In an extraordinarily dominant performance, Miguel Cotto stopped the 39-year-old Martinez (51-3-2, 28 KOs) six seconds into the 10th round to capture the WBC middleweight championship on June 7 at Madison Square Garden.
Meeting at a maximum weight of 159 pounds, the 5-foot-7 Cotto (39-4, 32 KOs) sacrificed size, speed and power against the 5-foot-10 Martinez (51-3-2, 28 KOs).
Nevertheless, the 33-year-old Cotto floored Martinez three times in the first and once more in the ninth and was ahead 90-77 on all three scorecards when trainer Pablo Sarmiento mercifully halted the beating.
“Against Cotto, Sergio was badly hurt in the opening round from the first left hook that landed. After that, he remembers only pieces and had very little control of his body and especially his legs. He fought entirely on instinct.

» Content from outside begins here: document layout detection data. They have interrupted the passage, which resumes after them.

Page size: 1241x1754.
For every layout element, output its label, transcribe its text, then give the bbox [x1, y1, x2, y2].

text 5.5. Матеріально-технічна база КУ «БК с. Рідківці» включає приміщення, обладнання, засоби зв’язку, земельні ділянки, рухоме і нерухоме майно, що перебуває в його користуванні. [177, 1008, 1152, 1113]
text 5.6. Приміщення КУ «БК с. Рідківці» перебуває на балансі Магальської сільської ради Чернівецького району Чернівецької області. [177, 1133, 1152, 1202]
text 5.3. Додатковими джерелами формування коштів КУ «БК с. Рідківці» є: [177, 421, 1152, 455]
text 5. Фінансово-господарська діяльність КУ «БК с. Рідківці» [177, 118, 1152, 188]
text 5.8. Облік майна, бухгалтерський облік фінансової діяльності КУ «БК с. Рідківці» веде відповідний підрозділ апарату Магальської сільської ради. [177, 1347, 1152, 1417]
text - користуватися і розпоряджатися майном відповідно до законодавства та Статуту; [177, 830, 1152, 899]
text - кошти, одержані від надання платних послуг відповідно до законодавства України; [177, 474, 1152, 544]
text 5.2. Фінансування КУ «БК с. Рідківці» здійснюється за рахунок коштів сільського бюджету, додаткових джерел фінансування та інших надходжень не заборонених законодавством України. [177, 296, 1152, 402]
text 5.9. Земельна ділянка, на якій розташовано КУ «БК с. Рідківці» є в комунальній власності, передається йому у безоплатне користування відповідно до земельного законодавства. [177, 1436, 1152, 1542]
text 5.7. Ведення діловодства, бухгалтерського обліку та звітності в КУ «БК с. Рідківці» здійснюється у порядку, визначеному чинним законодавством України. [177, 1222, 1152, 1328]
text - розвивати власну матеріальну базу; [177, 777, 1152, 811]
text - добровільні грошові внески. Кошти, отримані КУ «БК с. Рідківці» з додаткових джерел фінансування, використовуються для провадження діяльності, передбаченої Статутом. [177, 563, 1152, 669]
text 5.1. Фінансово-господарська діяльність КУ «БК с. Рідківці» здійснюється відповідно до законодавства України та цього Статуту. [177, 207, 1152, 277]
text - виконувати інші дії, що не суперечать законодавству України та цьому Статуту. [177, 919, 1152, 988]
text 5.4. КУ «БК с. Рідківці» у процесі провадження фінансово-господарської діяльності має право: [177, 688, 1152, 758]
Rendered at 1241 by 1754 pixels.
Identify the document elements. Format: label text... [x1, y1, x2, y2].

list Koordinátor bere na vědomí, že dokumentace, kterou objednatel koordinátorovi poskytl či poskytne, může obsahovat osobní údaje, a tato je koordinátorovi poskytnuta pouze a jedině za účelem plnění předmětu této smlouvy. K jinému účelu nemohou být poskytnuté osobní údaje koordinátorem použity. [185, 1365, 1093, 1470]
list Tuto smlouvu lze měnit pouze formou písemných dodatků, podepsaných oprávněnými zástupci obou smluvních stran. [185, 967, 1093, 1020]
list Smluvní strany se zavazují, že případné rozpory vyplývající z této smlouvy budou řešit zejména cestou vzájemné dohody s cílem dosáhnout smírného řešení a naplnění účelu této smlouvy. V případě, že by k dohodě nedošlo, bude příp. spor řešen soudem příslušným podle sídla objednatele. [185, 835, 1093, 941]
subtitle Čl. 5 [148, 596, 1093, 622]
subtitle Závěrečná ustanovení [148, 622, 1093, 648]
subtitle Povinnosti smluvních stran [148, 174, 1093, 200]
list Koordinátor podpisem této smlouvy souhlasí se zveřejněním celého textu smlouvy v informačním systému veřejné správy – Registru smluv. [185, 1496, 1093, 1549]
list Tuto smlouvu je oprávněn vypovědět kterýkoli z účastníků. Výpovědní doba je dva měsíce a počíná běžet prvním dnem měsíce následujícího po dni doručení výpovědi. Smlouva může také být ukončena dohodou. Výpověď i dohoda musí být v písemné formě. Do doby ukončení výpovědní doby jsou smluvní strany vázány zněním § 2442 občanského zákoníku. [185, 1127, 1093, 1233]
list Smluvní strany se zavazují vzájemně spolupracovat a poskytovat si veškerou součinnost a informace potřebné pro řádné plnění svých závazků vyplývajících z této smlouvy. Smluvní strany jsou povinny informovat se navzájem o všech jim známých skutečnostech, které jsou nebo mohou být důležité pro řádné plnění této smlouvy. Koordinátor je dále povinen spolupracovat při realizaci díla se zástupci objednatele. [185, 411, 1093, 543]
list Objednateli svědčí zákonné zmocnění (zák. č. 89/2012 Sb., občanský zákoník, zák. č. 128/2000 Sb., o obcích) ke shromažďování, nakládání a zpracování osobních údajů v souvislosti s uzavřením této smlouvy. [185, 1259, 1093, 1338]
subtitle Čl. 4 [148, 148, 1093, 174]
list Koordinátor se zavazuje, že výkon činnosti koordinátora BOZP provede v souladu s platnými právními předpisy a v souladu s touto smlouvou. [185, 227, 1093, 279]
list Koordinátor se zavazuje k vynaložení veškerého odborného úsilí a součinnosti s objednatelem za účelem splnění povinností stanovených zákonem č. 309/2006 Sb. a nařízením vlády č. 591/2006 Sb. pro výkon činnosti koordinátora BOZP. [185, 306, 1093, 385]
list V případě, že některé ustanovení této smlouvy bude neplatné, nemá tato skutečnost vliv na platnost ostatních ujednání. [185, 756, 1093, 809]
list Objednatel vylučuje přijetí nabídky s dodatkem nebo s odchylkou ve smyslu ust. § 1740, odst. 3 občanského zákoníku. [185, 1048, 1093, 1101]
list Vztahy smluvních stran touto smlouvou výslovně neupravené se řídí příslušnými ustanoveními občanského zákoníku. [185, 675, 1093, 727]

It was the worst night of his entire career and he is coming back to prove he is a superstar fighter who just had a bad night.”
In stark contrast to “Maravilla,” looking reenergized and throwing fists with a noticeable confidence, Cotto and Freddie Roach devised an aggressive plan to bully Martinez.
Cotto, who became the first Puerto Rican boxer to win world titles in four weight classes, is in the midst of a renaissance under the tutelage of Roach.
Meanwhile, also a past professional cyclist and soccer player, Martinez is graying, shopworn and simply finished.
Dismissing claims to the contrary, Martinez’s mobility was compromised by his twice surgically repaired right knee.
Still, despite getting pulverized, Martinez exhibited surreal testicular fortitude to last 27 minutes with Cotto.
A southpaw who earned the 2010 “Fighter of the Year” award, Martinez is a Hall of Fame boxer.
Possibly of greater importance, Martinez represents everything that is right with the sport.
Unfortunately, nowhere near “100 percent healthy,” Martinez has chosen the squared circle over Del Boca Vista.
The extremely likable Sergio Martinez will never again be a “superstar fighter.”